When you’re not swinging swords and throwing around moon boomerangs, you’re probably out exploring the beautiful world, which basically feels like peeking into a teenager’s dream SNES game. There are underwater fish villages, a snoozing dragon coiled around a mountainside and so, so much more all happily thrown together. But for the next round of Spot The Influence, Sabotage reworks the traversal pleasures found in the oft-forgotten Illusion of Gaia, letting you climb up ledges, jump from roofs, swim from the very beginning – which sounds standard but totally transforms the treasure-hunting opportunities in these types of games. Sea of Stars goes one step further with grapple hooks and other handy tools.
Movement options aren’t just here to make the A-B treks less monotonous. Exploring the game’s (sometimes shockingly) dense dungeons felt two steps removed from playing a top-down Zelda-like. Puzzles aren’t nearly as complex and the corridors don’t fold in on themselves in quite the same way, but each new area does at least try to throw unique challenges at you or a fresh way to navigate your newfound surroundings. One area has you rearranging pipes to flush yourself into different rooms. Another lets you mix and match coloured gems to create different coloured portals.
That’s nice on its own, but the world is absolutely stuffed with hidden secrets, so these movement options and puzzles reframe how you see the gorgeous pixel landscapes. A bundle of dried leaves can’t be just that, can they? And that looks like a ledge I can reach now, doesn’t it?
Something rare actually happened to me while playing Sea of Stars. The big bad’s lair opens up near the end, but instead of entering the towering structure to finish the fight, I stopped, turned, retraced my steps. Using my trusty ship to recross oceans, I went back to find those mysteriously sealed ancient doors, those interesting landmarks sunk beneath the water, those almost-forgotten treasure chests I previously couldn’t reach.

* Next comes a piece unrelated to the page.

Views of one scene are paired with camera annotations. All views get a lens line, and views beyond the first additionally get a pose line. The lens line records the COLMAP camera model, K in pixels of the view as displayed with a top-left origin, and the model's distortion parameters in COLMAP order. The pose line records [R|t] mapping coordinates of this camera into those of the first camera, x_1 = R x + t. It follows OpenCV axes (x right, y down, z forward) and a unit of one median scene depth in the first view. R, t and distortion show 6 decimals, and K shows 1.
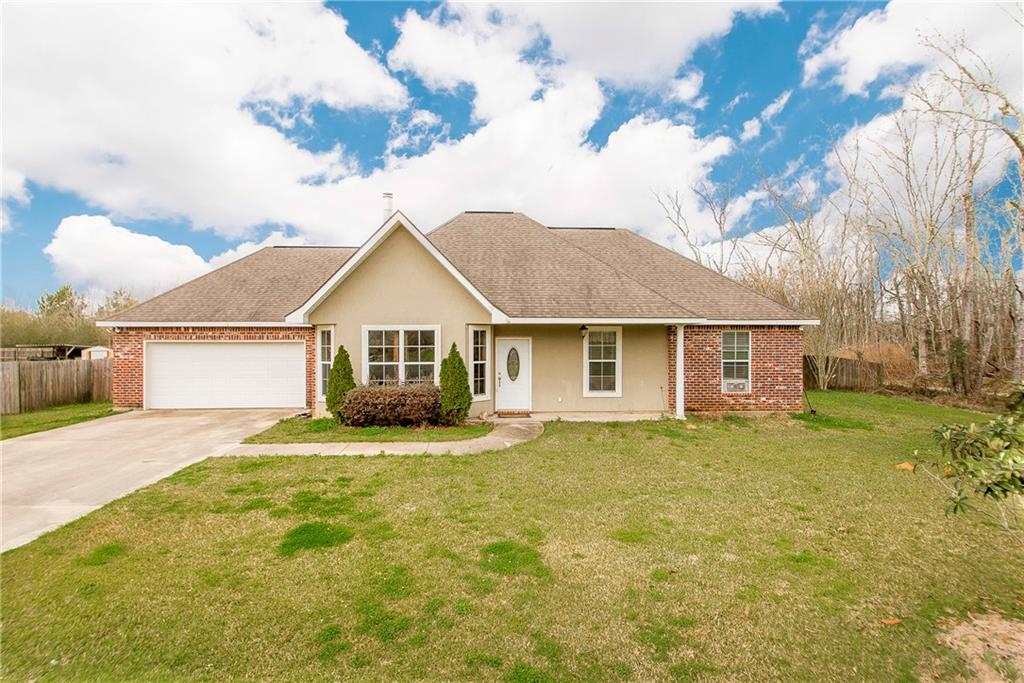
lens RADIAL K [[498.8, 0, 477.0], [0, 498.8, 337.2], [0, 0, 1]] dist [-0.002753, 0.000102]
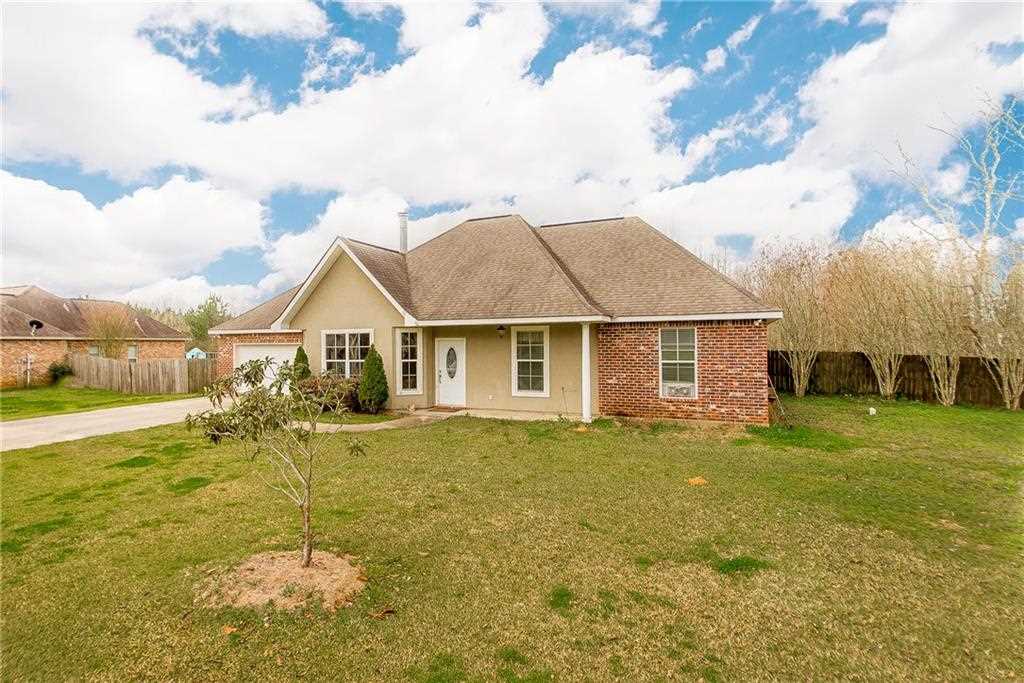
lens RADIAL K [[498.8, 0, 477.0], [0, 498.8, 337.2], [0, 0, 1]] dist [-0.002753, 0.000102]
pose [[0.891795, -0.012945, -0.452255, 0.610297], [0.012825, 0.999912, -0.003330, 0.002564], [0.452259, -0.002830, 0.891882, 0.057887]]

And through doing so, sure, I found the expected super bosses and legendary weapons, but I also discovered another maybe-not-intentional reference; this time to Final Fantasy IV’s changing world. I was rediscovering the world anew – it had changed in large and little ways. Buildings that had been under construction for a dozen hours were finished. NPCs that were once silent had entirely new requests for me. Sitting with the game longer than I needed to revealed many things, but mainly that when something is made with love, that love surfaces in the smallest flourishes.